No se trata de un detalle menor. Cuando el sistema eléctrico que alimenta las lámparas deja de funcionar en una infraestructura de este nivel, lo que se pone en riesgo no es solo la imagen de la obra, sino la seguridad de cientos de conductores y peatones que transitan por allí, especialmente durante la noche. Un paso a desnivel oscuro no solo transmite abandono, también se convierte en una amenaza.
Pero más grave aún es la incertidumbre que rodea el sistema de vigilancia. Si hubo una sustracción del cableado eléctrico, la pregunta es inevitable: ¿dónde estaban las cámaras?, ¿estaban fuera de servicio?, ¿falló también el centro de monitoreo?, ¿o simplemente no hubo capacidad de respuesta? Cualquiera de esas posibilidades deja mal paradas a las autoridades responsables.

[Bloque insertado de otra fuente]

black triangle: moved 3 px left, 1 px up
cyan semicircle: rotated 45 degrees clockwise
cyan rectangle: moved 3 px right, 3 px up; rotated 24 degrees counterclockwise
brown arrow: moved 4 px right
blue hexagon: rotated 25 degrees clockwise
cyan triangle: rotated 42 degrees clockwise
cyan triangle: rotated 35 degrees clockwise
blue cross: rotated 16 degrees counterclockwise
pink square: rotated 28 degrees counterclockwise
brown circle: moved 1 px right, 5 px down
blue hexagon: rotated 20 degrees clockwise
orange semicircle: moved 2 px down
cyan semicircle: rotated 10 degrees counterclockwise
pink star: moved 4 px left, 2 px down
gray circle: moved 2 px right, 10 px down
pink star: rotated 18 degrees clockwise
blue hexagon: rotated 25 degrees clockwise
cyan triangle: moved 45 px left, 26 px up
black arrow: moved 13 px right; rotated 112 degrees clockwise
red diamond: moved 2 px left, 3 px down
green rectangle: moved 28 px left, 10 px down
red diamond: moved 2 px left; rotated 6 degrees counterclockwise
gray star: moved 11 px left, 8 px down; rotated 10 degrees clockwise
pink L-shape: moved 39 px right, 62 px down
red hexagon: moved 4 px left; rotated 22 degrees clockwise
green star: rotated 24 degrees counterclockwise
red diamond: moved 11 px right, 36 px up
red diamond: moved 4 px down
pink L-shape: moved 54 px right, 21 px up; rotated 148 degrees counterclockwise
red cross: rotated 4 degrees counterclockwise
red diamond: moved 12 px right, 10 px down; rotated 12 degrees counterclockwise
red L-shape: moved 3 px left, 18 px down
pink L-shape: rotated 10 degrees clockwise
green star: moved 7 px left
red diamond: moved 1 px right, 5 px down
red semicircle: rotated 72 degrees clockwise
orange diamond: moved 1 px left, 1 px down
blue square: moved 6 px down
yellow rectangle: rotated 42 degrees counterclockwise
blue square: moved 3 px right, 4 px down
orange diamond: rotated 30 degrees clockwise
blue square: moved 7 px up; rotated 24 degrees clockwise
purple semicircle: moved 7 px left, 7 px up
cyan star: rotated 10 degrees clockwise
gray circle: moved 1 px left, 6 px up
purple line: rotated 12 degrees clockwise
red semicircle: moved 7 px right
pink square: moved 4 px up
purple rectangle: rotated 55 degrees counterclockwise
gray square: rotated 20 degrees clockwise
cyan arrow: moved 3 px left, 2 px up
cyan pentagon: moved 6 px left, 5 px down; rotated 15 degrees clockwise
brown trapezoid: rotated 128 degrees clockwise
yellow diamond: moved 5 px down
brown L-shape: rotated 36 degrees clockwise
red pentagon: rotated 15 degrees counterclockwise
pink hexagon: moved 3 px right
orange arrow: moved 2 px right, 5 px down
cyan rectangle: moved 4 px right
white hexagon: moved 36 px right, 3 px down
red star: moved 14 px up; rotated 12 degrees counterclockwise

Este caso vuelve a poner sobre la mesa un problema recurrente en el país: se construyen obras importantes, se inauguran con gran despliegue, pero muchas veces se descuida lo esencial, que es su mantenimiento, protección y supervisión permanente. De poco vale levantar infraestructura moderna si no se garantiza su funcionamiento y seguridad desde el primer día.
La ciudadanía merece explicaciones claras, no silencio. Lo ocurrido en el paso a desnivel de la 27 con Isabel Aguiar no puede verse como un hecho aislado ni como una simple avería técnica. Es una señal de alerta sobre fallas de gestión, vigilancia y prevención que deben corregirse de inmediato.
Las autoridades tienen la obligación de investigar qué pasó, restablecer el sistema eléctrico cuanto antes y reforzar la seguridad en toda el área. Porque cuando una obra pública cae en la oscuridad, también queda en evidencia la fragilidad del sistema que debía protegerla.